Actions to take
[A] From the SAIC corporate profile below, output everything from "Corporate Information" down to "of the DIA.", copied word for word.
[B] Go on with the SAIC corporate profile, picking up after its final sentence.

───── Provided passage ─────

Corporate Information
SAIC’S INTELLIGENCE NICHE. SAIC is deeply involved in the operations of all the major collection agencies, particularly the NSA, NGA and CIA. SAIC, for example, managed one of the NSA’s largest efforts in recent years, the $3 billion Project Trailblazer, which attempted (and failed) to create actionable intelligence from the cacophony of telephone calls, fax messages, and emails that the NSA picks up every day. Launched in 2001, Trailblazer experienced hundreds of millions of dollars in cost overruns and NSA cancelled it in 2005. (See special section below). SAIC’s Homeland Intelligence Solutions Operation unit holds contracts with the controversial Counter-Intelligence Field Activity office, now part of the DIA.
More than 5,000 SAIC employees, or about one in every seven, hold security clearances. They offer “domain expertise” across a wide range of intelligence, including counterterrorism, counter-proliferation, remote sensing and imaging, intelligence analysis support, signal analysis and processing, signal intelligence systems, surveillance and reconnaissance systems, and unmanned aerial vehicles. SAIC's extensive work for intelligence agencies requires it to be constantly searching for new employees with security clearances. “We really are a hiring machine,” CEO Ken Dahlberg told analysts during a recent earnings conference call. “If you are a cleared polygraph intel specialist, you command a lot of activity. So we are doing our best to find ways to keep, as well as hire, these kind of folks.”
According to the SAIC website, the company develops “solutions to help the US defense, intelligence, and homeland security communities build an integrated intelligence picture, allowing them to be more agile and dynamic in challenging environments and produce actionable intelligence.” Its website defines its role as providing “mission-critical intelligence support in the war on terror.” Interviewed in a SAIC internal newsletter, Larry Prior, a 30-year veteran of U.S. intelligence who runs the company’s Intelligence and Security Group, explained: “That’s where you have anywhere from 10 to 100 employees and, oh, by the way, the future of the nation rests on their backs.”

───── Source information ─────

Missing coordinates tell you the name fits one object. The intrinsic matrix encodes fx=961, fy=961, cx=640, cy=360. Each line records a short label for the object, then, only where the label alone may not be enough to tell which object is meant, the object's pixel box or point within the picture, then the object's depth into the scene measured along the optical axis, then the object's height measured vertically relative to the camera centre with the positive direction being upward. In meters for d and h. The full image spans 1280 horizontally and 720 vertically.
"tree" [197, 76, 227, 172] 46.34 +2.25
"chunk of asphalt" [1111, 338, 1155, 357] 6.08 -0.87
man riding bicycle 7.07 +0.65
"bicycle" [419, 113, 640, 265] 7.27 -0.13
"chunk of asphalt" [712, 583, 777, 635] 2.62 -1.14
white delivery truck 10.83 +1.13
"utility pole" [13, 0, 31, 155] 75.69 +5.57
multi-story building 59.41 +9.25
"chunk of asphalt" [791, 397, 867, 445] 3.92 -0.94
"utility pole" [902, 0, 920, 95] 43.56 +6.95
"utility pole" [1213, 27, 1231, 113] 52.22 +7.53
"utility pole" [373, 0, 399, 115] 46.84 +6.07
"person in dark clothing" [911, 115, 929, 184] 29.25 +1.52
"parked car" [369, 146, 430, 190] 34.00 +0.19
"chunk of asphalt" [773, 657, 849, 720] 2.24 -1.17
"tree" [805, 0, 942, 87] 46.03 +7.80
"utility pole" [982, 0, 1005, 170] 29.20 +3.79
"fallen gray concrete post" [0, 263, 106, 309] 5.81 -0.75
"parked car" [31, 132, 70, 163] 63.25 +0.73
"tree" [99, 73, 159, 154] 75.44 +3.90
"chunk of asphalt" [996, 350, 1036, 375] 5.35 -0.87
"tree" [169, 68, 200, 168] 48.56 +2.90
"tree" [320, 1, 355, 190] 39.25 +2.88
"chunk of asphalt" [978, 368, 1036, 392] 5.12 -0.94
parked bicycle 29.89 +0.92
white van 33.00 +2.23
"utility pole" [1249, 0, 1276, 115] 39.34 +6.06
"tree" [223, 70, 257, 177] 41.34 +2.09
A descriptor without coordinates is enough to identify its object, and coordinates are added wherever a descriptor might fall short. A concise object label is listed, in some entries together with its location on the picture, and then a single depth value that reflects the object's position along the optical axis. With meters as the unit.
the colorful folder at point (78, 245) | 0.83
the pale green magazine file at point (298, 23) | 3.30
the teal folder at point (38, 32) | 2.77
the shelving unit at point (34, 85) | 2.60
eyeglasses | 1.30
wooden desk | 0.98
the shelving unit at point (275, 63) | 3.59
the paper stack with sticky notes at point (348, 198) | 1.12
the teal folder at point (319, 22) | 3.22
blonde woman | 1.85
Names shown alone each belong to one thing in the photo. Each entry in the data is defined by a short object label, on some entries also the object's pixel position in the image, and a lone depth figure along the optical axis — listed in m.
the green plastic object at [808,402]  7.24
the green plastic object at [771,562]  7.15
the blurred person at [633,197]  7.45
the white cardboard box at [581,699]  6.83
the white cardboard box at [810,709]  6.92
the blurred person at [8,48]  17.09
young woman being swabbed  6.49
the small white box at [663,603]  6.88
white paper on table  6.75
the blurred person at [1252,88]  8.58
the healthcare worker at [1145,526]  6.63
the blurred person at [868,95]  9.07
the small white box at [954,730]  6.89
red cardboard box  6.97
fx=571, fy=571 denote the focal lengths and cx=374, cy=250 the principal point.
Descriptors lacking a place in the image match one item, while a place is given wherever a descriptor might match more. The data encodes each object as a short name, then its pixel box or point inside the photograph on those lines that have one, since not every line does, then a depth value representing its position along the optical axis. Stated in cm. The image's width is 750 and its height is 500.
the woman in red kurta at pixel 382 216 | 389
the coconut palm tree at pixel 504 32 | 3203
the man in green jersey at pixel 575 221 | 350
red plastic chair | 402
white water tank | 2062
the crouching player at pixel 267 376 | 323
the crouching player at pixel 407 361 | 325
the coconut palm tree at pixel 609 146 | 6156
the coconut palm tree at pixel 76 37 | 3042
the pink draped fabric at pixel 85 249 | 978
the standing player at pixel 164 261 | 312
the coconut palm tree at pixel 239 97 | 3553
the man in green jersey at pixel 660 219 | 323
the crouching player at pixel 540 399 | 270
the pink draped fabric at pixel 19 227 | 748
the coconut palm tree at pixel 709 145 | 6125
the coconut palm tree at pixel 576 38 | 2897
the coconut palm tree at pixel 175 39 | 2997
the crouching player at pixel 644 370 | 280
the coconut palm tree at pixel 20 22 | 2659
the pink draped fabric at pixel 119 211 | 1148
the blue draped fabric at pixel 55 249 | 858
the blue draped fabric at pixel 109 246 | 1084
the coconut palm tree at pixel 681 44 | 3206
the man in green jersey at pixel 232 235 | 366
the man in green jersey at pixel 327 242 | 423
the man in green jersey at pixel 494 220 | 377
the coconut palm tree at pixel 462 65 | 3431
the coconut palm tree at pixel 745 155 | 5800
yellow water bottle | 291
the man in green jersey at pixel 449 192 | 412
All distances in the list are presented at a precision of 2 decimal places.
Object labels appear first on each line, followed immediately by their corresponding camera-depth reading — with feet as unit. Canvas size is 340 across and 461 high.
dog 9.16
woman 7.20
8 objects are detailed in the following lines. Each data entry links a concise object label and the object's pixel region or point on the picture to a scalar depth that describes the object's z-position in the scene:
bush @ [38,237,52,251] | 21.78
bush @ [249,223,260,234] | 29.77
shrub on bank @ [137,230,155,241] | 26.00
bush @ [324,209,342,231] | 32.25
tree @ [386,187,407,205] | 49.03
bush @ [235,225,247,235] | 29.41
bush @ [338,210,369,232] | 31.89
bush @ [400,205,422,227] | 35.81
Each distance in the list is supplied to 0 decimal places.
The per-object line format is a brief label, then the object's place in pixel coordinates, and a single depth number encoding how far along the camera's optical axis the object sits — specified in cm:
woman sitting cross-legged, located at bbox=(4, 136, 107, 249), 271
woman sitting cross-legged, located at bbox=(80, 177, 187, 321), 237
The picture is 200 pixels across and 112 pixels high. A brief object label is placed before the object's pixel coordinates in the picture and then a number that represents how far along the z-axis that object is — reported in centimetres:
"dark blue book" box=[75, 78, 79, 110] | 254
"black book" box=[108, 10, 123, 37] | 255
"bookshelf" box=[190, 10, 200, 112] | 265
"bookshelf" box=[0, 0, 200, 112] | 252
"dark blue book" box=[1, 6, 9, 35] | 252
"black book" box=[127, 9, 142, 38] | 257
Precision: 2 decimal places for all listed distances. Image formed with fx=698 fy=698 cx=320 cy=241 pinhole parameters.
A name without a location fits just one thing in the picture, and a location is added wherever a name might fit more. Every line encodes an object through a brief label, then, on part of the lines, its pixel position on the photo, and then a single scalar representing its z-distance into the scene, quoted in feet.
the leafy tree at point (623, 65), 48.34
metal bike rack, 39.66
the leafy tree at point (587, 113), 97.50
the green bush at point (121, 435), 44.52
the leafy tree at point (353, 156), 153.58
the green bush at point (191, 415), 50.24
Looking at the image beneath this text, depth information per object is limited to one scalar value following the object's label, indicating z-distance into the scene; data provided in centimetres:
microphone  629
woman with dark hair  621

─────

Answers
[A]
Corporate Information
SAIC’S INTELLIGENCE NICHE. SAIC is deeply involved in the operations of all the major collection agencies, particularly the NSA, NGA and CIA. SAIC, for example, managed one of the NSA’s largest efforts in recent years, the $3 billion Project Trailblazer, which attempted (and failed) to create actionable intelligence from the cacophony of telephone calls, fax messages, and emails that the NSA picks up every day. Launched in 2001, Trailblazer experienced hundreds of millions of dollars in cost overruns and NSA cancelled it in 2005. (See special section below). SAIC’s Homeland Intelligence Solutions Operation unit holds contracts with the controversial Counter-Intelligence Field Activity office, now part of the DIA.

[B]
NSA. SAIC has a somewhat symbiotic relationship with the NSA: The agency is the company's largest single customer, and SAIC is the NSA’s largest contractor. The company’s penchant for hiring former intelligence officials played an important role in its advancement. The story of [http://en.wikipedia.org/wiki/William_B._Black,_Jr. William Black] is another case in point. In 1997, the 40-year NSA veteran was hired as an SAIC vice president "for the sole purpose of soliciting NSA business," according to a published account. [1] Three years later, after NSA initially funded Trailblazer, Black went back to the agency to manage the program; within a year, SAIC won the master contract for the program.
Other key SAIC hires for its intelligence division include John Thomas, a retired army major general and commander of the US Army Intelligence Center; Larry Cox, an 11-year NSA veteran and former director of Lockheed Martin's SIGINT division; and John J. Hamre, the former deputy secretary of defense in the Clinton administration.* Two former secretaries of defense, William J. Perry and Melvin Laird, as well as the current secretary, Bob Gates, have served on its board of directors. For most of the Bush administration, SAIC’s top intelligence man was Duane Andrews, SAIC’s corporate executive vice president. For years, he ran SAIC’s NSA programs, including its contract for Trailblazer (under that project, he once declared that SAIC “will continue to provide NSA with all the technology and systems support needed to help them achieve their goals.” ). Before coming to SAIC, Andrews had been a close aide to Vice President Dick Cheney. Their ties dated back to the first Gulf War, when he was an assistant secretary of defense in Cheney’s Pentagon (Andrews is now the CEO of QinetiQ’s North American operations).
∗ Hamre was a fortuitous pick for SAIC. In October 2007, he was selected by Secretary of Defense Robert Gates to chair the Pentagon’s Defense Policy Board Advisory Committee. His term as an SAIC director expired in 2008.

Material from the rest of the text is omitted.